EXERCISE DETAILS
Please copy the data shown below, word for word.

MATERIALS PROVIDED
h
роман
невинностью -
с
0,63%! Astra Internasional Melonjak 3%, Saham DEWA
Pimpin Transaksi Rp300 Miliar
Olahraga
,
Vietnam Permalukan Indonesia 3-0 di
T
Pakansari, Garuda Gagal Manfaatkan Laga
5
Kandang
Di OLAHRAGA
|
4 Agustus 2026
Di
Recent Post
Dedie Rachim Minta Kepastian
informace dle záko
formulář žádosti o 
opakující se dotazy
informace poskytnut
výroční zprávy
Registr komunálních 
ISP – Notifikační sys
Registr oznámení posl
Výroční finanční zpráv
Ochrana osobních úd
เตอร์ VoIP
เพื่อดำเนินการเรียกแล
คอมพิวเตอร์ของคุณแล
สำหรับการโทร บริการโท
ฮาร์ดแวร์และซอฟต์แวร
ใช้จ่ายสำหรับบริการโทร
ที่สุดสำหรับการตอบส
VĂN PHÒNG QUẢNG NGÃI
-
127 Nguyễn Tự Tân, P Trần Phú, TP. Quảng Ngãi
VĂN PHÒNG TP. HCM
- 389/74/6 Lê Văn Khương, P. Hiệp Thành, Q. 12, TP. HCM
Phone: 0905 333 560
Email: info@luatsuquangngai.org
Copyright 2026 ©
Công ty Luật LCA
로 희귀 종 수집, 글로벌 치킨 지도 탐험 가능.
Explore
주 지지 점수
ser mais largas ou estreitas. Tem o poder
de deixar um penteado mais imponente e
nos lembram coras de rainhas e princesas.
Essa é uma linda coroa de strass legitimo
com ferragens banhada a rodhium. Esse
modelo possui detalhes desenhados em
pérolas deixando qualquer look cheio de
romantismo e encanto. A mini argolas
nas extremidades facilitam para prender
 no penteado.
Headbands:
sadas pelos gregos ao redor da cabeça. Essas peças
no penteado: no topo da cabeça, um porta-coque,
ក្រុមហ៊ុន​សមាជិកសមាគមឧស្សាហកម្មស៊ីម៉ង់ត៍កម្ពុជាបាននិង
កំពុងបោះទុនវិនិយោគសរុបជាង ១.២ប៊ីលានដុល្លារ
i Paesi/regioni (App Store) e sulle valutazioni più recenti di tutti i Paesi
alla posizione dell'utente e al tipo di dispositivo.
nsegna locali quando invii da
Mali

WRITTEN ANSWER
h
роман
невинностью -
с
0,63%! Astra Internasional Melonjak 3%, Saham DEWA
Pimpin Transaksi Rp300 Miliar
Olahraga
,
Vietnam Permalukan Indonesia 3-0 di
T
Pakansari, Garuda Gagal Manfaatkan Laga
5
Kandang
Di OLAHRAGA
|
4 Agustus 2026
Di
Recent Post
Dedie Rachim Minta Kepastian
informace dle záko
formulář žádosti o 
opakující se dotazy
informace poskytnut
výroční zprávy
Registr komunálních 
ISP – Notifikační sys
Registr oznámení posl
Výroční finanční zpráv
Ochrana osobních úd
เตอร์ VoIP
เพื่อดำเนินการเรียกแล
คอมพิวเตอร์ของคุณแล
สำหรับการโทร บริการโท
ฮาร์ดแวร์และซอฟต์แวร
ใช้จ่ายสำหรับบริการโทร
ที่สุดสำหรับการตอบส
VĂN PHÒNG QUẢNG NGÃI
-
127 Nguyễn Tự Tân, P Trần Phú, TP. Quảng Ngãi
VĂN PHÒNG TP. HCM
- 389/74/6 Lê Văn Khương, P. Hiệp Thành, Q. 12, TP. HCM
Phone: 0905 333 560
Email: info@luatsuquangngai.org
Copyright 2026 ©
Công ty Luật LCA
로 희귀 종 수집, 글로벌 치킨 지도 탐험 가능.
Explore
주 지지 점수
ser mais largas ou estreitas. Tem o poder
de deixar um penteado mais imponente e
nos lembram coras de rainhas e princesas.
Essa é uma linda coroa de strass legitimo
com ferragens banhada a rodhium. Esse
modelo possui detalhes desenhados em
pérolas deixando qualquer look cheio de
romantismo e encanto. A mini argolas
nas extremidades facilitam para prender
 no penteado.
Headbands:
sadas pelos gregos ao redor da cabeça. Essas peças
no penteado: no topo da cabeça, um porta-coque,
ក្រុមហ៊ុន​សមាជិកសមាគមឧស្សាហកម្មស៊ីម៉ង់ត៍កម្ពុជាបាននិង
កំពុងបោះទុនវិនិយោគសរុបជាង ១.២ប៊ីលានដុល្លារ
i Paesi/regioni (App Store) e sulle valutazioni più recenti di tutti i Paesi
alla posizione dell'utente e al tipo di dispositivo.
nsegna locali quando invii da
Mali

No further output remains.